Par l’amélioration du management, j’entends ici l’amélioration des capacités de l’entreprise à prendre rapidement, les bonnes décisions à tous les niveaux. Je parle d’investir dans l’amélioration du système de management pour permettre aux collaborateurs de mieux travailler ensemble. Il s’agit de les accompagner, de les faire grandir, pour qu’ils soient en capacité de porter et développer l’entreprise. Je ne parle pas de système de management ISO.
Le management Lean a montré que c’est très rentable :
Très généralement, les meilleures marges de progrès ne sont pas dans les relations de l’entreprise avec l’extérieur (mieux acheter, mieux vendre, mieux recruter, mieux investir dans le matériel, trouver un marché de niche, une innovation de rupture, etc.). Les meilleures marges de progrès sont internes : il est possible de faire bien mieux que ce que l’on croit avec ce qui existe déjà.
Les témoignages de dirigeants sont très nombreux. Je donne cet exemple qui m’est passé sous les yeux le jour où j’ai écrit cet article car il est typique. Jacques Chaise, PDG de Danfoss nous dit dans un article que je traduis en français : « Le comité de direction d’une entreprise que nous venions juste de racheter nous a fourni une liste d’investissements stratégiques (machines, recrutements, etc.) Il leur semblait que c’était la meilleure voie pour se développer. Au lieu de cela nous avons uniquement investi une petite somme dans un système de management Lean. En 4 ans nous avons doublé les ventes »

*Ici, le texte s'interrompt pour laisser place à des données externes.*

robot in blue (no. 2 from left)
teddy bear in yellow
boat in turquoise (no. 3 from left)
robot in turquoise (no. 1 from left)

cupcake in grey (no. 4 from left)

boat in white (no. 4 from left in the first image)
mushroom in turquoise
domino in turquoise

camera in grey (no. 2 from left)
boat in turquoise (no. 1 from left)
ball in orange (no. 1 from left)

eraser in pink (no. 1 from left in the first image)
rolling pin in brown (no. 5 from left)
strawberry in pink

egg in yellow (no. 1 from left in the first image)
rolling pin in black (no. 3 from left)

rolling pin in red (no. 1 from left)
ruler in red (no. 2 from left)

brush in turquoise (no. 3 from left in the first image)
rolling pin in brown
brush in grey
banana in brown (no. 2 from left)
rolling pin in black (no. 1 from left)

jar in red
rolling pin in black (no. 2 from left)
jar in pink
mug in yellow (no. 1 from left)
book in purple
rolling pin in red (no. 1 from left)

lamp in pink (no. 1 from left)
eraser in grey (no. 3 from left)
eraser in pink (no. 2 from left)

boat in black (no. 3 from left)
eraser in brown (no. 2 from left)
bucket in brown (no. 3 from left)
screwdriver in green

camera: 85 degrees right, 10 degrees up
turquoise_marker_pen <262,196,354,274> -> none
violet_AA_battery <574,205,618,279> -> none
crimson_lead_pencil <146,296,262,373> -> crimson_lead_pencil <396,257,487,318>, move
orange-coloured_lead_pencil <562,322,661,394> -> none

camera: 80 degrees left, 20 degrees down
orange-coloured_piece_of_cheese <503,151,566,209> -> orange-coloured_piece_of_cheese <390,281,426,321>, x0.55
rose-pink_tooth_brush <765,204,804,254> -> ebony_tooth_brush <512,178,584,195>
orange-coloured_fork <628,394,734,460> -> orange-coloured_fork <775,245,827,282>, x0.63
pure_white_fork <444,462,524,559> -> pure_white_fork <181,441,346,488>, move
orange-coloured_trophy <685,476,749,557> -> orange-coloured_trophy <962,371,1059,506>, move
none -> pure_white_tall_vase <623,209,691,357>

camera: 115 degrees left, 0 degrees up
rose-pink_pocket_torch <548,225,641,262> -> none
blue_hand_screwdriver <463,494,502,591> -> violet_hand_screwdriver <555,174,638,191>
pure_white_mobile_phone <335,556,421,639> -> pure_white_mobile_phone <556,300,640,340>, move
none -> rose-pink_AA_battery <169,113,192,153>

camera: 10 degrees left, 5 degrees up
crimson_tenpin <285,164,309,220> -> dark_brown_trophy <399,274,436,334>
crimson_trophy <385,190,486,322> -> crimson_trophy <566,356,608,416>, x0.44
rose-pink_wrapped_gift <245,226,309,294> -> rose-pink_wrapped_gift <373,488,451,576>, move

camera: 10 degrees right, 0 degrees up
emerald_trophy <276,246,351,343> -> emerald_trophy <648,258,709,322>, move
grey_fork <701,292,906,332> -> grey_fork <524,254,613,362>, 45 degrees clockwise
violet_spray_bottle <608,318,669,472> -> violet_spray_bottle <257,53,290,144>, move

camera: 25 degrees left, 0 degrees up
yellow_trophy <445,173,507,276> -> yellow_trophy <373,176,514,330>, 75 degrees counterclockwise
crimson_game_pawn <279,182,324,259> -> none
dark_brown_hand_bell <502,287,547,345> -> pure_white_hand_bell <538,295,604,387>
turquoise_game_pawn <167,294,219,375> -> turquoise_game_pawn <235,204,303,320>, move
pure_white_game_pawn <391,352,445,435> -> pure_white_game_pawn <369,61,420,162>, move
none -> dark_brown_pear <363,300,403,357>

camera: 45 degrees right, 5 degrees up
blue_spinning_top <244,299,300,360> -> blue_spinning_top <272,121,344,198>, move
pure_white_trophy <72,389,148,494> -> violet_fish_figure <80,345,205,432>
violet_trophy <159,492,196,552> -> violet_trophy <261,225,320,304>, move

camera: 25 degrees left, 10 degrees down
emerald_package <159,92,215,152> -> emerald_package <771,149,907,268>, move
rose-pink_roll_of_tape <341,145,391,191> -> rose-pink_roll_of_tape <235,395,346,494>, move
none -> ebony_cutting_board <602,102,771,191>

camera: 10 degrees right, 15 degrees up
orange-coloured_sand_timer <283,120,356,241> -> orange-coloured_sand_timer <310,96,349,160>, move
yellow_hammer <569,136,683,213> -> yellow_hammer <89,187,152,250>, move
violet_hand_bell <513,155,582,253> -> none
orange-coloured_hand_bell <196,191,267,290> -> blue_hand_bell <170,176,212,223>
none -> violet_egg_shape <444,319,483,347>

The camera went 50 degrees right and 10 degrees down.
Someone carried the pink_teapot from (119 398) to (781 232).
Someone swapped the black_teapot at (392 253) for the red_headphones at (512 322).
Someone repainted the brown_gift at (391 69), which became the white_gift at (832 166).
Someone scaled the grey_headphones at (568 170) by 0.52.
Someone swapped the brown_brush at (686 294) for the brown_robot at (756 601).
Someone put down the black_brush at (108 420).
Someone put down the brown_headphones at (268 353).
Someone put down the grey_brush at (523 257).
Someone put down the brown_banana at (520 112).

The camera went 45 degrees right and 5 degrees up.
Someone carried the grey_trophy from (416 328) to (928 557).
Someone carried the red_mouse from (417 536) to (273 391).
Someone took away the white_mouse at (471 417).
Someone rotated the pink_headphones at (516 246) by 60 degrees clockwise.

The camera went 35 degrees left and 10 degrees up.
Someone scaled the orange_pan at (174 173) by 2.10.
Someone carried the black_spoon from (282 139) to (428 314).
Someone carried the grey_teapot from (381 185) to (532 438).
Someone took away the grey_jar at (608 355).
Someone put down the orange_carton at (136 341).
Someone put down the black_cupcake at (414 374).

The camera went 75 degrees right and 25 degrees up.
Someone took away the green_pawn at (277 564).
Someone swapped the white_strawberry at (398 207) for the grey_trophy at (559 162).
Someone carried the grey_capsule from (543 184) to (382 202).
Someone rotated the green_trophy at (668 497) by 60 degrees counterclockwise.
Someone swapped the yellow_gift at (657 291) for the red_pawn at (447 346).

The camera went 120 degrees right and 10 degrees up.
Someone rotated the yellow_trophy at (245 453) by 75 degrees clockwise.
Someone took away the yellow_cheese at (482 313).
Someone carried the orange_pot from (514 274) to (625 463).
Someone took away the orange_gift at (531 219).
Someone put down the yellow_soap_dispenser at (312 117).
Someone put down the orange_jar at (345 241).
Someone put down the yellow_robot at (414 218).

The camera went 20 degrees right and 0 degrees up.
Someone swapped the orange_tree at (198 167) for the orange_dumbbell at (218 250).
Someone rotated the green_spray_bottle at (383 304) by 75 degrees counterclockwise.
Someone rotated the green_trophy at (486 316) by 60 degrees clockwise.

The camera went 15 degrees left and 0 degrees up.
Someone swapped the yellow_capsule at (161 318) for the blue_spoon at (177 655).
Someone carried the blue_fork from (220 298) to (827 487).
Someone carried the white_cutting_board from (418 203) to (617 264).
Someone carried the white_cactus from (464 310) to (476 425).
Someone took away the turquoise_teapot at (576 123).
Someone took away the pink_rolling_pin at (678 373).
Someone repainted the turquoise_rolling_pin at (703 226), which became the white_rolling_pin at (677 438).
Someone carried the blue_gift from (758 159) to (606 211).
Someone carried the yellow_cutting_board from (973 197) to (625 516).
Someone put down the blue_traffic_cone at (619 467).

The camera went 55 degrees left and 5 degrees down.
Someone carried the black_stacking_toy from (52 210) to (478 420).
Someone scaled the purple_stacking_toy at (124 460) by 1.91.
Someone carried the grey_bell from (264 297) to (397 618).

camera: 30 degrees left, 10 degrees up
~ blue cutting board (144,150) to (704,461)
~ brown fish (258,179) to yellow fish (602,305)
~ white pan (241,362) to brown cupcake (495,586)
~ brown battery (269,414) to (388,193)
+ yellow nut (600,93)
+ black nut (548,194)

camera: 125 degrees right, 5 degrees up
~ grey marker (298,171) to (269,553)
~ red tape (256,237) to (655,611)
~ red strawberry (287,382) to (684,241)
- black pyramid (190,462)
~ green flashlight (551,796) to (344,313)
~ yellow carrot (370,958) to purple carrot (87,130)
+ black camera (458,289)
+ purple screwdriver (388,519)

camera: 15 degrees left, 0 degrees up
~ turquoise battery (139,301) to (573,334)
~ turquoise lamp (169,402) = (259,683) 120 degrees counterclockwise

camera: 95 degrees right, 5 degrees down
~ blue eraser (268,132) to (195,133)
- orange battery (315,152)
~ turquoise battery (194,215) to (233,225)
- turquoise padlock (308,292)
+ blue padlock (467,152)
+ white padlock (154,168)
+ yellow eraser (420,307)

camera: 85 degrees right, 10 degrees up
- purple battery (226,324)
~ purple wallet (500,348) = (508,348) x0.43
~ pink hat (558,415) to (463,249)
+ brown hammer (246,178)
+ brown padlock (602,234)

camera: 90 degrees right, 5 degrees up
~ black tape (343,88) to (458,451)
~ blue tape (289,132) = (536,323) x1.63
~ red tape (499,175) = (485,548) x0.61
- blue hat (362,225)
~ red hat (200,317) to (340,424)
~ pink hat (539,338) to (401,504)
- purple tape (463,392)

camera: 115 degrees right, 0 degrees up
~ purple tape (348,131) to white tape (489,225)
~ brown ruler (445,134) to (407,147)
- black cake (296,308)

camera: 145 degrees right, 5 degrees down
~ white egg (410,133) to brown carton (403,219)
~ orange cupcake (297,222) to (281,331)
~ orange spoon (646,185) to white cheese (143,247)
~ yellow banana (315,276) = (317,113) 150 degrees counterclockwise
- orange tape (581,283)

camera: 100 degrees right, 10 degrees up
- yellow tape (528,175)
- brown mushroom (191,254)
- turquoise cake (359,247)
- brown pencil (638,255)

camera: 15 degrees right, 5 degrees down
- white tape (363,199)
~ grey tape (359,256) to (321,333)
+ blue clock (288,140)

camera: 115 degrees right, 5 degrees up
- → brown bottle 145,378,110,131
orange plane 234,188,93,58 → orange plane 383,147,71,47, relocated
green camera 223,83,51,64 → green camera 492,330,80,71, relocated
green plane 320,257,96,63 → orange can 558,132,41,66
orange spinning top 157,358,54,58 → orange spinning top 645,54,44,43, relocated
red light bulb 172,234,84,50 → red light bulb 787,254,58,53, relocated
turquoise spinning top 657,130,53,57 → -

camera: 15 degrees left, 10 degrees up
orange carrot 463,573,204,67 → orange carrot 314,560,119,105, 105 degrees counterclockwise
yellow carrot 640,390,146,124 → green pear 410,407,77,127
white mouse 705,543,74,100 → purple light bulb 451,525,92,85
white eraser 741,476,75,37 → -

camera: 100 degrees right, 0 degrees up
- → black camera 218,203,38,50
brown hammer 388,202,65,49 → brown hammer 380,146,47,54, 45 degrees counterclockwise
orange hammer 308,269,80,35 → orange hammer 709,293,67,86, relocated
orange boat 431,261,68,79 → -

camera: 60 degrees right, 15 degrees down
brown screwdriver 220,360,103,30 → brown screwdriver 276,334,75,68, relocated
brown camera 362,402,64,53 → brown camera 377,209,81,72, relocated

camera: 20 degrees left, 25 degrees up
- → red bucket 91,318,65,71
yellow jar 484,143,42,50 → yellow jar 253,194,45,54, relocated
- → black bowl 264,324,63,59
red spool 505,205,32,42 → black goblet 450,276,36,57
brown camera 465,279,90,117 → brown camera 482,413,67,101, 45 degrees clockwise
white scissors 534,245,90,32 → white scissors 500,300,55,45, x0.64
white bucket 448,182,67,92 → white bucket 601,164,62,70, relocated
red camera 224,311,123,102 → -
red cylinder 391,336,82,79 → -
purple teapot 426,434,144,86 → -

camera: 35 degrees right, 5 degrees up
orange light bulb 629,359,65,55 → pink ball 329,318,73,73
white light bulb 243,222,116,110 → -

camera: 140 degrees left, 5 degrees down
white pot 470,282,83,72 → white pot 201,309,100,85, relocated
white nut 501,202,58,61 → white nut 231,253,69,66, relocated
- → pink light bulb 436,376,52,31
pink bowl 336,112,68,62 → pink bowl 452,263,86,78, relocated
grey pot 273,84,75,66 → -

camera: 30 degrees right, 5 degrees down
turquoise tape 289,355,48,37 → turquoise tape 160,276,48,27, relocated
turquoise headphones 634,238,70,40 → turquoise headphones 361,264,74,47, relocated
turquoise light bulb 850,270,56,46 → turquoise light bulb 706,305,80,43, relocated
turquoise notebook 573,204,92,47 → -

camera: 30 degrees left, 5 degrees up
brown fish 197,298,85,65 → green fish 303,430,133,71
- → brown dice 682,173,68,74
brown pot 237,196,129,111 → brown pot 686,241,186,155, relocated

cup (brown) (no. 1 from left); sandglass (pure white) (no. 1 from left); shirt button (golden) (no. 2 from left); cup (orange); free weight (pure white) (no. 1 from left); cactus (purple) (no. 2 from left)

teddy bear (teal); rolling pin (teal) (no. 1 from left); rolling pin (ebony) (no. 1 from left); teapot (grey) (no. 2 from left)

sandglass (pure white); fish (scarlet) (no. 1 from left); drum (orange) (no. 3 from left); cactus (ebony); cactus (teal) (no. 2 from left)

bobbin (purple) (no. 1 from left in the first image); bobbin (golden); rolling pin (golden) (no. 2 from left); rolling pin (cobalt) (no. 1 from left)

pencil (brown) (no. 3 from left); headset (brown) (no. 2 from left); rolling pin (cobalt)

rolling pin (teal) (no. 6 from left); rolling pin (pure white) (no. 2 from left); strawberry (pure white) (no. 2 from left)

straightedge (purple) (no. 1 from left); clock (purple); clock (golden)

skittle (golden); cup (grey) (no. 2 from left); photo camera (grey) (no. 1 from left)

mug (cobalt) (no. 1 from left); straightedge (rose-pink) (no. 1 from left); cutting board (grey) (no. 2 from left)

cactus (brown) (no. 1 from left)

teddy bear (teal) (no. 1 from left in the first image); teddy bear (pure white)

Le Lean n’est pas le seul système de management performant. D’ailleurs s’il n’est pas sincèrement centré sur un développement humaniste des collaborateurs il est contreproductif à moyens termes, c’est souvent ce qui s’est passé en France et cela a malheureusement et à juste titre, terni son image.
Des études montrent que c’est très rentable :
Nous n’avons pas trouvé d’étude d’envergure indépendante concernant le retour sur investissement suite à l’amélioration du management. Probablement parce qu’il y a trop de systèmes de management différents (par la qualité, par les processus, Lean, libéré, holacratique, humaniste, inversé, etc.), probablement aussi parce que cela dépend plus du contexte et de la manière d’appliquer le système de management que du système de management en lui-même.
Si vous avez connaissance d’autres études, qui comparent les systèmes de management, nous vous invitons à partager l’information en commentaires de cet article.
Il y a des études de retour sur investissement concernant la modification de certains des éléments du système managérial. Ainsi l’Agence européenne pour la sécurité et la santé au travail (EU-OSHA) a produit une étude en 2009, dont les résultats ont été corroborés en 2010 par l’Association internationale de la sécurité sociale (AISS) : les investissements dans la sécurité et la santé ont un ratio de rendement moyen de 2,2. C’est-à-dire un retour sur investissement de 220%. Or le bien-être n’est que l’un des effets corollaires (mais certain) de l’amélioration du système de management.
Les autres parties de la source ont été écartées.